Repeat each of the lines below word for word, in order. Leave the pictures out of your answer.
[DATA FOR REVIEW Boundary: Start]
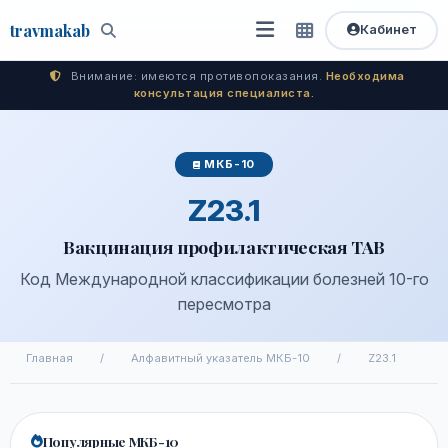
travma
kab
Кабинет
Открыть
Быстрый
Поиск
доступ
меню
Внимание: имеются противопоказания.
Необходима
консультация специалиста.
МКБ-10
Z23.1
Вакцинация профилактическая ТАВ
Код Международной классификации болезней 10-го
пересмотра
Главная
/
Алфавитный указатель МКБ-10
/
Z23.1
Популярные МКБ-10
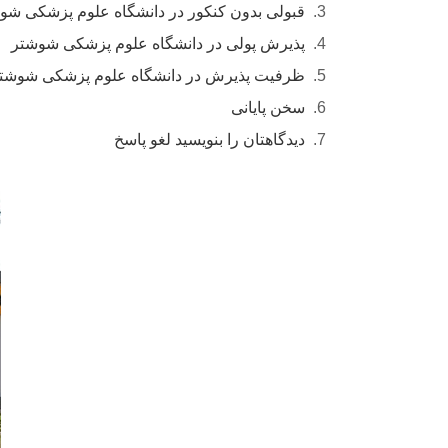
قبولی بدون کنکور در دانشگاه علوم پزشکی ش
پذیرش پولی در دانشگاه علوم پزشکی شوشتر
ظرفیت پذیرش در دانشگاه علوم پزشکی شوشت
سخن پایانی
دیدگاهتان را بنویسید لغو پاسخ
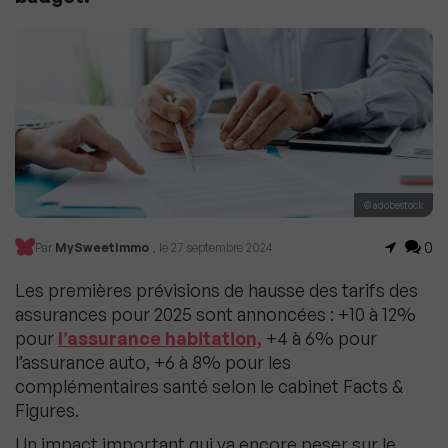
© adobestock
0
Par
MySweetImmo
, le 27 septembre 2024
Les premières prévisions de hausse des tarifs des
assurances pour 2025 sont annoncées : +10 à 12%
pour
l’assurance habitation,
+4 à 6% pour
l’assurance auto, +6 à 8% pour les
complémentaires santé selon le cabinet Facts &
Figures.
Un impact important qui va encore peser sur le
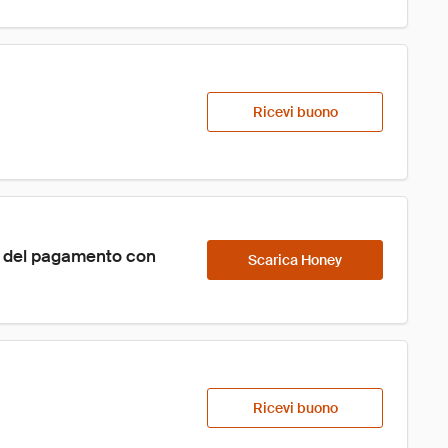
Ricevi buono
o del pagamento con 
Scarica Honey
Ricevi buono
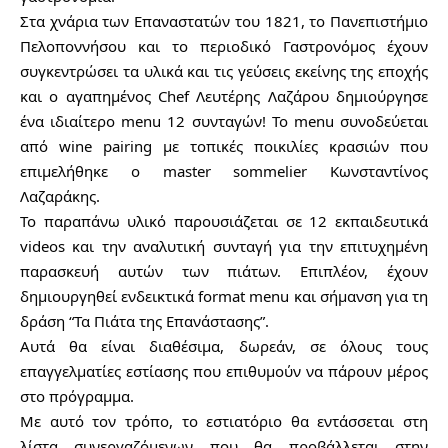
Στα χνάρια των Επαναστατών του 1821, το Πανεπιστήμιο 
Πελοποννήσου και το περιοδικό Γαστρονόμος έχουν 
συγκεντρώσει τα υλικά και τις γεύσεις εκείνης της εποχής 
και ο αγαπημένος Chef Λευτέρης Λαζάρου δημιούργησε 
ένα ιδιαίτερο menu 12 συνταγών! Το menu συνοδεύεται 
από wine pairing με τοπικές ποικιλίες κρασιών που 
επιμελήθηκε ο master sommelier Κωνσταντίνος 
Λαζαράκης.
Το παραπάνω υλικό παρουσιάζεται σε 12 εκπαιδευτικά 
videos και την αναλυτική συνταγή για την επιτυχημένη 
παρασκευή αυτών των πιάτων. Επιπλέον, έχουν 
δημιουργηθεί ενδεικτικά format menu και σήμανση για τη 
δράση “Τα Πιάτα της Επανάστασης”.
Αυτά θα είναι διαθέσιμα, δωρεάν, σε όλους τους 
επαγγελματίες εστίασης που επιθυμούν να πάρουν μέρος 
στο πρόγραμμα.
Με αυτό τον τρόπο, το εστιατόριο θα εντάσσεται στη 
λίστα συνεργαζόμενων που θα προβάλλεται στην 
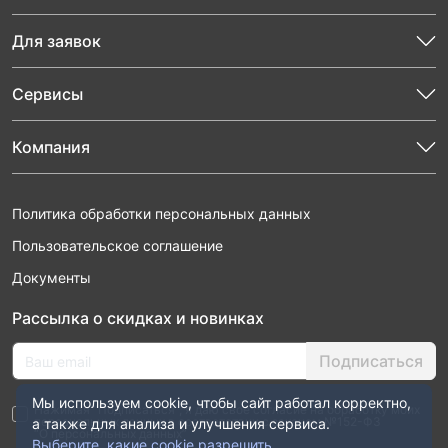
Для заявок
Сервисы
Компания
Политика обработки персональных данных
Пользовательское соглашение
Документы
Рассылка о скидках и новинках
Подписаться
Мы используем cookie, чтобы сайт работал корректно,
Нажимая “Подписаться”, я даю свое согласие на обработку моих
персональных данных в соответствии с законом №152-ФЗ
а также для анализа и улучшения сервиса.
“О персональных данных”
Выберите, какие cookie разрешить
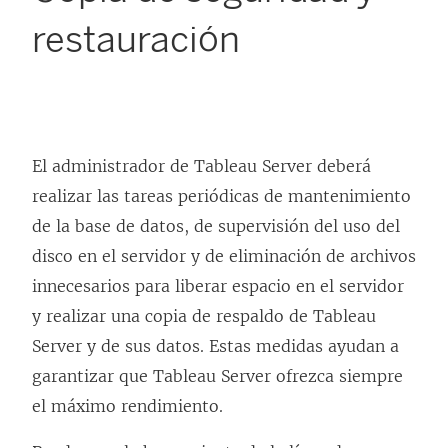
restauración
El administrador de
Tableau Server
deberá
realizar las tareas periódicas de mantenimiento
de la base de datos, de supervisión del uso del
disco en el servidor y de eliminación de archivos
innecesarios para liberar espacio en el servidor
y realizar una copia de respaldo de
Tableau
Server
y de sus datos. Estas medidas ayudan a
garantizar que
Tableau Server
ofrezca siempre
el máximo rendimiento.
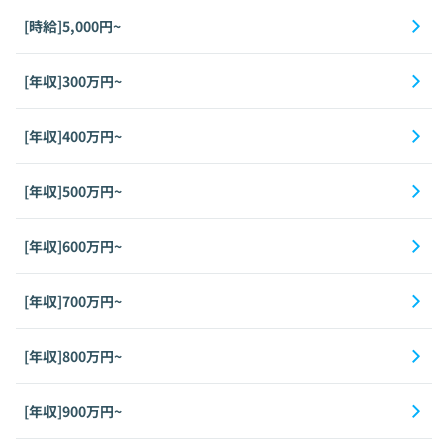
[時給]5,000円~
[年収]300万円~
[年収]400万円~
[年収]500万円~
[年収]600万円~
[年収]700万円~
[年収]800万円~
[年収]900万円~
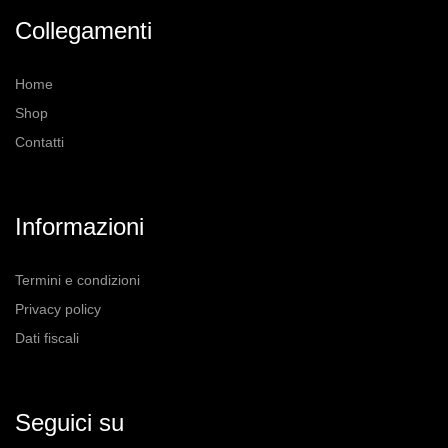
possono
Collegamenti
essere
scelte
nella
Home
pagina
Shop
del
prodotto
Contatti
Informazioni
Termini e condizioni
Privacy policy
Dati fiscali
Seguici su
[DATA FOR REVIEW Boundary: End]
* _FINISHED TASK_:
travma
kab
Кабинет
Открыть
Быстрый
Поиск
доступ
меню
Внимание: имеются противопоказания.
Необходима
консультация специалиста.
МКБ-10
Z23.1
Вакцинация профилактическая ТАВ
Код Международной классификации болезней 10-го
пересмотра
Главная
/
Алфавитный указатель МКБ-10
/
Z23.1
Популярные МКБ-10
قبولی بدون کنکور در دانشگاه علوم پزشکی ش
پذیرش پولی در دانشگاه علوم پزشکی شوشتر
ظرفیت پذیرش در دانشگاه علوم پزشکی شوشت
سخن پایانی
دیدگاهتان را بنویسید لغو پاسخ
© adobestock
0
Par
MySweetImmo
, le 27 septembre 2024
Les premières prévisions de hausse des tarifs des
assurances pour 2025 sont annoncées : +10 à 12%
pour
l’assurance habitation,
+4 à 6% pour
l’assurance auto, +6 à 8% pour les
complémentaires santé selon le cabinet Facts &
Figures.
Un impact important qui va encore peser sur le
Ricevi buono
o del pagamento con 
Scarica Honey
Ricevi buono
Στα χνάρια των Επαναστατών του 1821, το Πανεπιστήμιο 
Πελοποννήσου και το περιοδικό Γαστρονόμος έχουν 
συγκεντρώσει τα υλικά και τις γεύσεις εκείνης της εποχής 
και ο αγαπημένος Chef Λευτέρης Λαζάρου δημιούργησε 
ένα ιδιαίτερο menu 12 συνταγών! Το menu συνοδεύεται 
από wine pairing με τοπικές ποικιλίες κρασιών που 
επιμελήθηκε ο master sommelier Κωνσταντίνος 
Λαζαράκης.
Το παραπάνω υλικό παρουσιάζεται σε 12 εκπαιδευτικά 
videos και την αναλυτική συνταγή για την επιτυχημένη 
παρασκευή αυτών των πιάτων. Επιπλέον, έχουν 
δημιουργηθεί ενδεικτικά format menu και σήμανση για τη 
δράση “Τα Πιάτα της Επανάστασης”.
Αυτά θα είναι διαθέσιμα, δωρεάν, σε όλους τους 
επαγγελματίες εστίασης που επιθυμούν να πάρουν μέρος 
στο πρόγραμμα.
Με αυτό τον τρόπο, το εστιατόριο θα εντάσσεται στη 
λίστα συνεργαζόμενων που θα προβάλλεται στην 
Для заявок
Сервисы
Компания
Политика обработки персональных данных
Пользовательское соглашение
Документы
Рассылка о скидках и новинках
Подписаться
Мы используем cookie, чтобы сайт работал корректно,
Нажимая “Подписаться”, я даю свое согласие на обработку моих
персональных данных в соответствии с законом №152-ФЗ
а также для анализа и улучшения сервиса.
“О персональных данных”
Выберите, какие cookie разрешить
restauración
El administrador de
Tableau Server
deberá
realizar las tareas periódicas de mantenimiento
de la base de datos, de supervisión del uso del
disco en el servidor y de eliminación de archivos
innecesarios para liberar espacio en el servidor
y realizar una copia de respaldo de
Tableau
Server
y de sus datos. Estas medidas ayudan a
garantizar que
Tableau Server
ofrezca siempre
el máximo rendimiento.
[時給]5,000円~
[年収]300万円~
[年収]400万円~
[年収]500万円~
[年収]600万円~
[年収]700万円~
[年収]800万円~
[年収]900万円~
possono
Collegamenti
essere
scelte
nella
Home
pagina
Shop
del
prodotto
Contatti
Informazioni
Termini e condizioni
Privacy policy
Dati fiscali
Seguici su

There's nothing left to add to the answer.